Around 7,000 people are set to be screened during testing, which will be carried out in mobile vans travelling to Leeds South & East and Leeds West CCGs.
In all five projects - and a total of £7m will be spent - as part of the charity’s wider strategy to ensure 2,000 more people in Yorkshire survive cancer every year by 2025.
Lung cancer is the biggest cancer killer in the region, with more than half the 4,500 people diagnosed every year having a very advanced form of the disease, and an extremely low chance of survival.
The Leeds trial - expected to start in early 2018 - will focus on smokers and ex-smokers aged 55 to 80 years.
Yorkshire Cancer Research says it could lead to 289 cancers being diagnosed.

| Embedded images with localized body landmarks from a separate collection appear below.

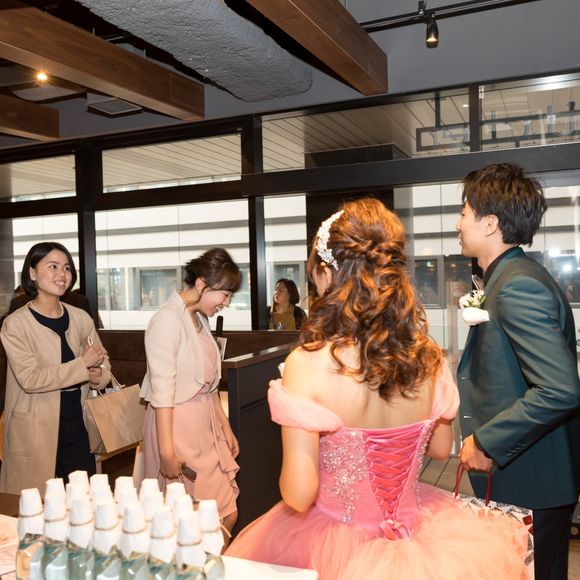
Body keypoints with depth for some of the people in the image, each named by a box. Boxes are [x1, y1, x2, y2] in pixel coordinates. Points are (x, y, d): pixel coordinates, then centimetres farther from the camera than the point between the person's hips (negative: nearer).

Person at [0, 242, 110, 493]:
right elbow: (30, 379, -17)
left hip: (78, 426, 4)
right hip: (36, 432, -4)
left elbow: (102, 361, 16)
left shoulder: (81, 318, 5)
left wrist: (99, 375, -7)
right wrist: (82, 364, -16)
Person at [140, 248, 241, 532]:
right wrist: (167, 452, -20)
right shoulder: (168, 319, -16)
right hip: (176, 425, -8)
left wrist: (225, 427, 19)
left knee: (227, 514, 9)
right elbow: (162, 391, -19)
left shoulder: (199, 318, 11)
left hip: (206, 424, 9)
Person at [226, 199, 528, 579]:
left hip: (337, 541, -3)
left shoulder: (308, 363, -26)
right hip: (417, 535, 4)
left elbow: (298, 495, -23)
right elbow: (441, 449, 5)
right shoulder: (428, 356, -11)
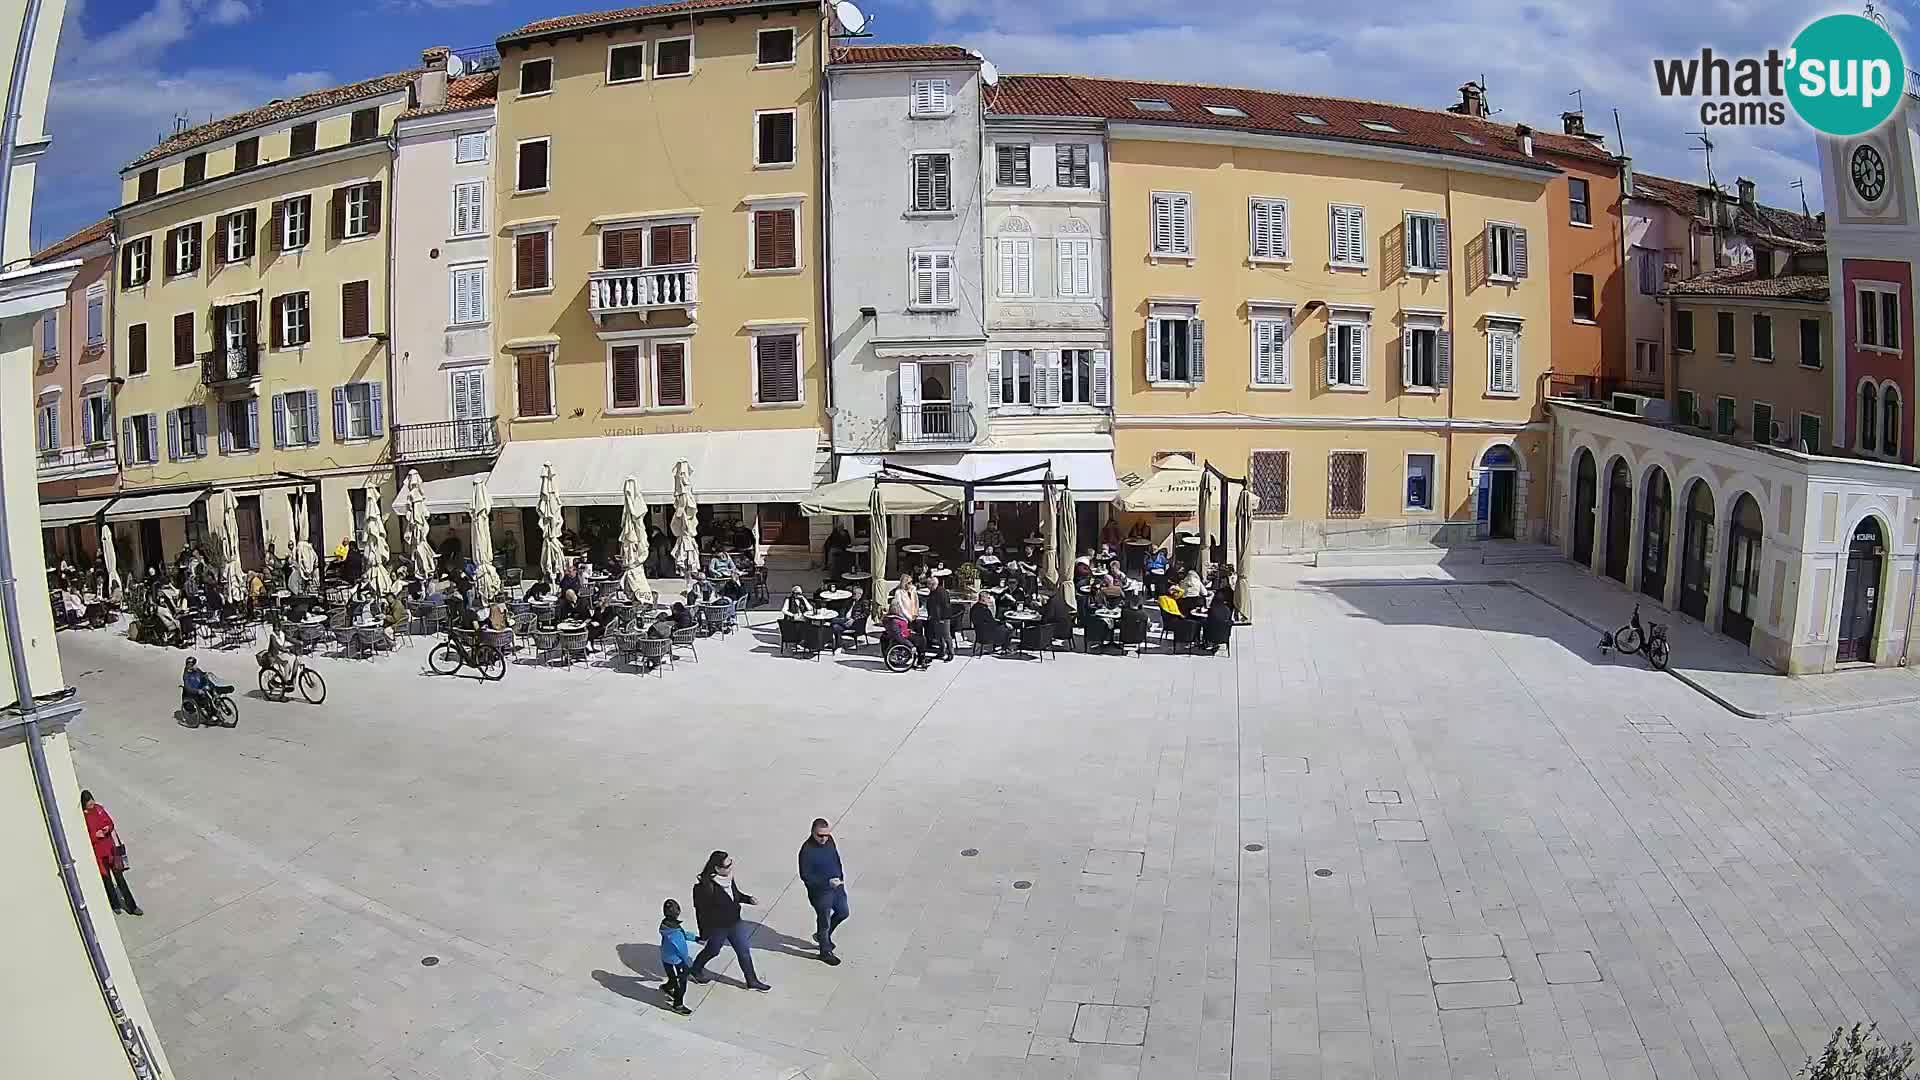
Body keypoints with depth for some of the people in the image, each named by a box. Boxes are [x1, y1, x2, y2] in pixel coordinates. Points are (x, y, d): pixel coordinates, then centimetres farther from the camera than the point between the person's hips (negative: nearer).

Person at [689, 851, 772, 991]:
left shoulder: (728, 877, -10)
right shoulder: (705, 886, -29)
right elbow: (701, 911, -21)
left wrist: (749, 899, -6)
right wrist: (703, 933, -15)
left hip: (735, 923, 6)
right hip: (716, 927, -6)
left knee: (744, 952, 12)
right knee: (712, 951, 19)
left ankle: (752, 981, 28)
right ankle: (694, 970, 48)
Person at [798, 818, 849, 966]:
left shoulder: (829, 840, -6)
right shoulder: (807, 850, -28)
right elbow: (805, 876, -24)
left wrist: (841, 877, 12)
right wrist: (827, 882, -30)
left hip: (837, 886, 7)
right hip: (820, 892, -7)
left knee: (843, 913, 23)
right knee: (824, 922, 10)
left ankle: (822, 935, 46)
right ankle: (825, 952, 33)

Some 80 per cent of patients diagnosed through screening are expected to survive 10 years and the results could be used to plan a national screening programme.
Dr Matthew Callister, Consultant in Respiratory Medicine at Leeds Teaching Hospitals NHS Trust, said: “Checking people at high risk of lung cancer with regular scans detects early, curable cancer and reduces deaths by one fifth.

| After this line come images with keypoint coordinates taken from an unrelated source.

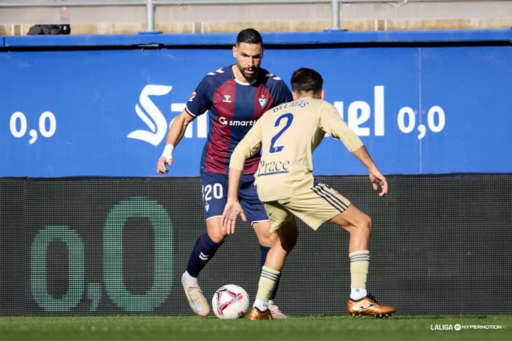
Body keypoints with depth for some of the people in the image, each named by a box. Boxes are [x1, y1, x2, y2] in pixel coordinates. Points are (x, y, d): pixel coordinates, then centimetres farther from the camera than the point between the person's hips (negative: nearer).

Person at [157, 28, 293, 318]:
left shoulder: (274, 87, -7)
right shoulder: (214, 82, -11)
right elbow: (185, 118, 3)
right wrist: (169, 149, -10)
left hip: (254, 170, 2)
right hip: (216, 167, -2)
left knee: (270, 235, -5)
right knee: (217, 232, -19)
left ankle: (267, 303, 11)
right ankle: (191, 278, 10)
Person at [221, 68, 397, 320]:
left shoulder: (271, 114, 30)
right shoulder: (321, 107, 17)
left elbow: (239, 153, 23)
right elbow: (344, 133, -4)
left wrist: (232, 200, 23)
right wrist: (372, 169, -3)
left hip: (264, 185, 6)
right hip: (294, 180, -6)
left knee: (286, 238, 33)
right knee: (361, 223, 5)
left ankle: (259, 308, 26)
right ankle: (358, 299, -5)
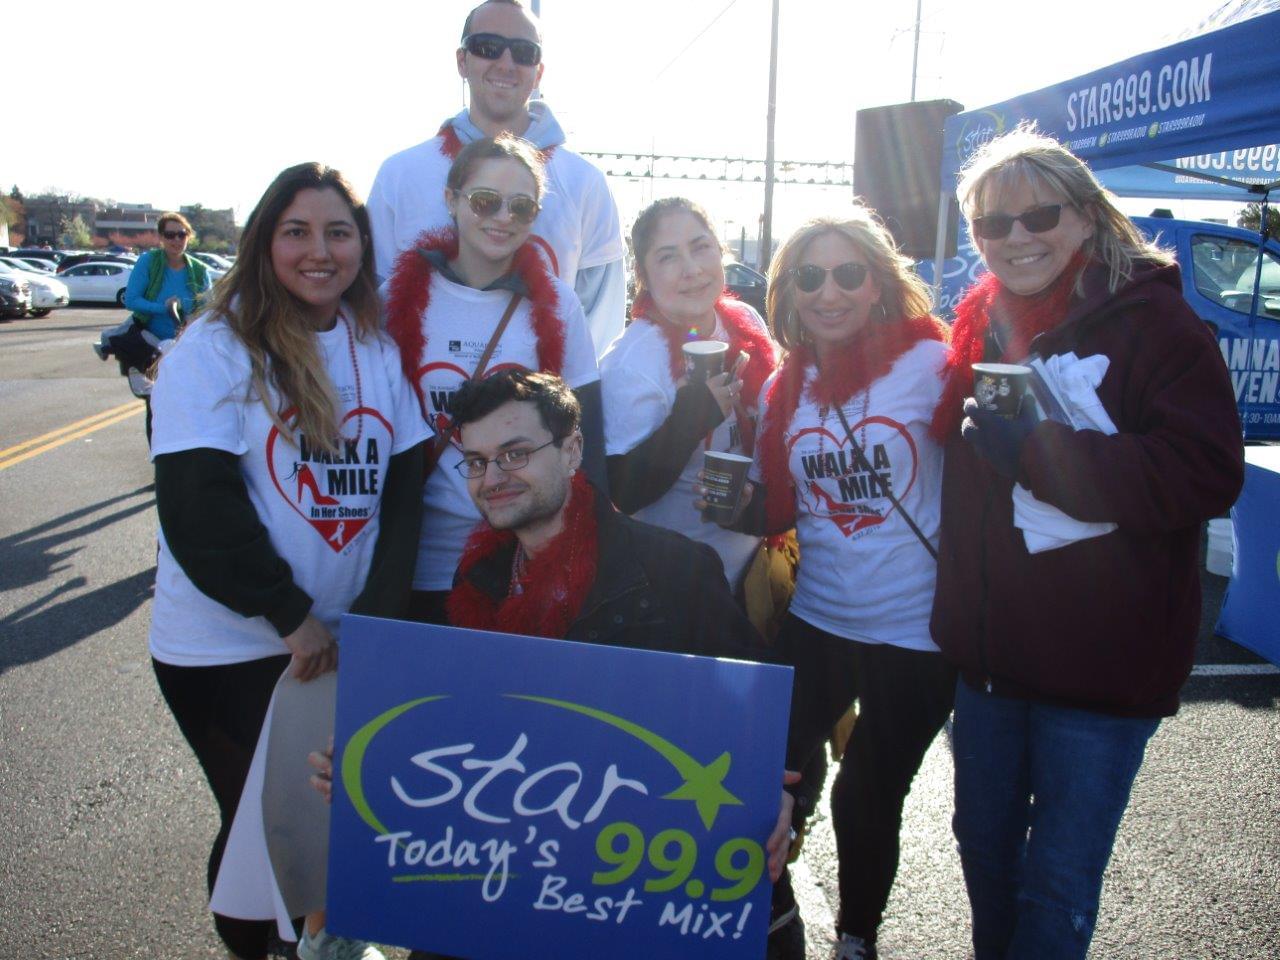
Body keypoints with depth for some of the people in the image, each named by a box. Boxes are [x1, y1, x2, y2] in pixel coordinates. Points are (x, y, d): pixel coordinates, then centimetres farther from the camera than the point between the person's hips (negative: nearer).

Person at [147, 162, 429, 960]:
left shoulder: (380, 349, 5)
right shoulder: (215, 348, -8)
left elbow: (405, 487, 1)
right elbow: (199, 504, -15)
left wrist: (381, 610, -10)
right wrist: (290, 616, -18)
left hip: (349, 636, 4)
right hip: (230, 646, -3)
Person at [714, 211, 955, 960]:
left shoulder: (929, 361, -11)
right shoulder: (787, 385, 4)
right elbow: (778, 509, 8)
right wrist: (737, 503, -11)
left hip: (916, 631, -3)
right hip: (816, 622, 4)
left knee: (868, 798, 13)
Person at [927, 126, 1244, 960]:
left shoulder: (1152, 320, -12)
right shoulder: (981, 321, 4)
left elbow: (1208, 476, -21)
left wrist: (1040, 450, -25)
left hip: (1105, 666, -6)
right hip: (991, 650, 6)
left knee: (1058, 881, 7)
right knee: (985, 843, 22)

“Lung cancer screening is not currently available in the UK, and it is not clear exactly which people would most benefit.”
The charity’s interim chief executive Kathryn Scott said they were “incredibly grateful” to supporters. She added: “Lung cancer is without a doubt the biggest health problem facing our region and we are committed to doing everything we can to ensure more people are diagnosed at the earliest possible stage.”